Document passage:
This challenge is similar to the previous one in that a Vigenere cipher is involved. The only difference is that the length of the key is unknown. The length of the key can be found using Kasiski analysis, where the distances between the repeating sequences of characters in the text are used to derive the various possible key lengths (which are factors of the distances between the repeating sequences). This article explains this concept well and provides a tool for key length analysis and even decryption.

Using this tool, I deduced that the key length is most likely 9 characters long. I then used the Vigenere decoder tool from the previous level to figure out the key, which led to the decryption of krypton6.

Level 6

The hints reference 8 bit LFSRs, and I found this article explaining this concept. The article, however, did not explain how to break encryption methods which use this.

From the README for this challenge, I figured that the ciphertext was generated using:

plain XOR (key AND random) = cipher

and thus thought that (key AND random) could be recovered using cipher XOR plain. However, after doing some tests, I realised that the (key AND random) values were different for different values of plain, even though the same plaintext always yielded the same ciphertext. In a way, this indicates that the (key AND random) values are somehow determined by the plaintext.

Extracted records:
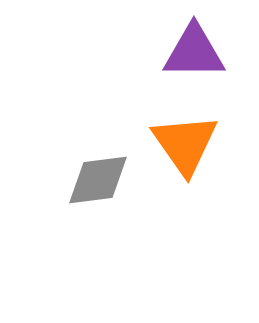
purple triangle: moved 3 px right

==

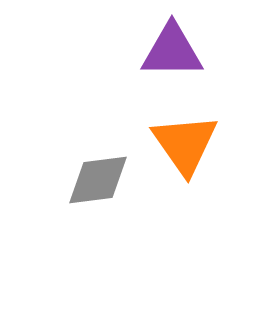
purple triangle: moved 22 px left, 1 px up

---

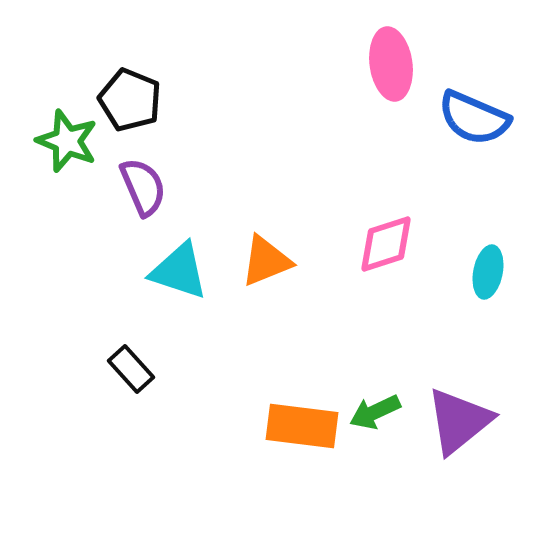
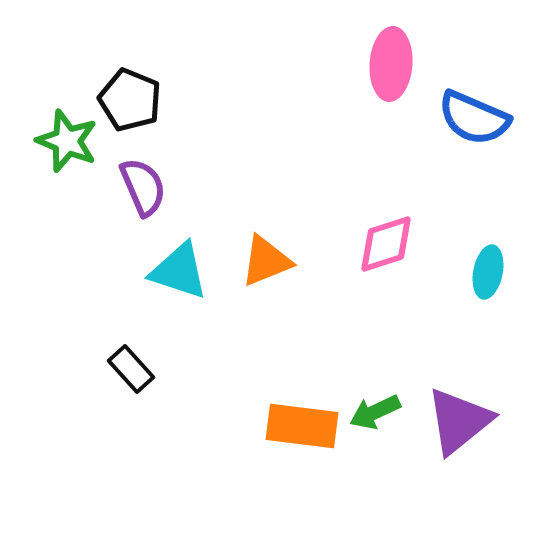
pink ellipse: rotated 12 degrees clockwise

Stated problem 1:
According to the cipher-challenge writeup, what key length did the tool suggest was most likely?
Stated problem 2:
List every value named in the formula that the cipher-challenge writeup gives for how the ciphertext was generated.
Stated problem 3:
Go on with the cipher-challenge writeup, starting right after its last sentence.

Response 1:
9 characters

Response 2:
plain, key, random, cipher

Response 3:
My next approach was to brute force krypton7 by executing a known plaintext attack. I began by encrypting the single characters ‘A’, ‘B’, ‘C’, ‘D’, and ‘E’ to see if there were any patterns in the resultant ciphertext :

I found that ‘A’, ‘B’, ‘C’, ‘D’, ‘E’ encrypts to ‘E’, ‘F’, ‘G’, ‘H’, ‘I’ - which shows that the plaintext character is ‘shifted’ by 4. Since the first letter of krypton7 is ‘P’, the first character of the correspnding plaintext should be ‘L’, which I verified by encrypting the single character ‘L’. I further verified that encryption of the first character of the plaintext is independent of the subsequent characters in the plaintext by encrypting different words that start with ‘L’ and verifying that the resultant ciphertexts began with ‘P’:

We can now do something similar to guess that next character of the krypton7 plaintext. I encrypted ‘LA’, ‘LB’, ‘LC’ and found that the resultant ciphertexts were ‘PI’, ‘PJ’, and ‘PK’ respectively - a ‘shift’ of 8. Since the second character of krypton7 is ‘N’, I guessed and verified that the second character of the corresponding plaintext is ‘F’.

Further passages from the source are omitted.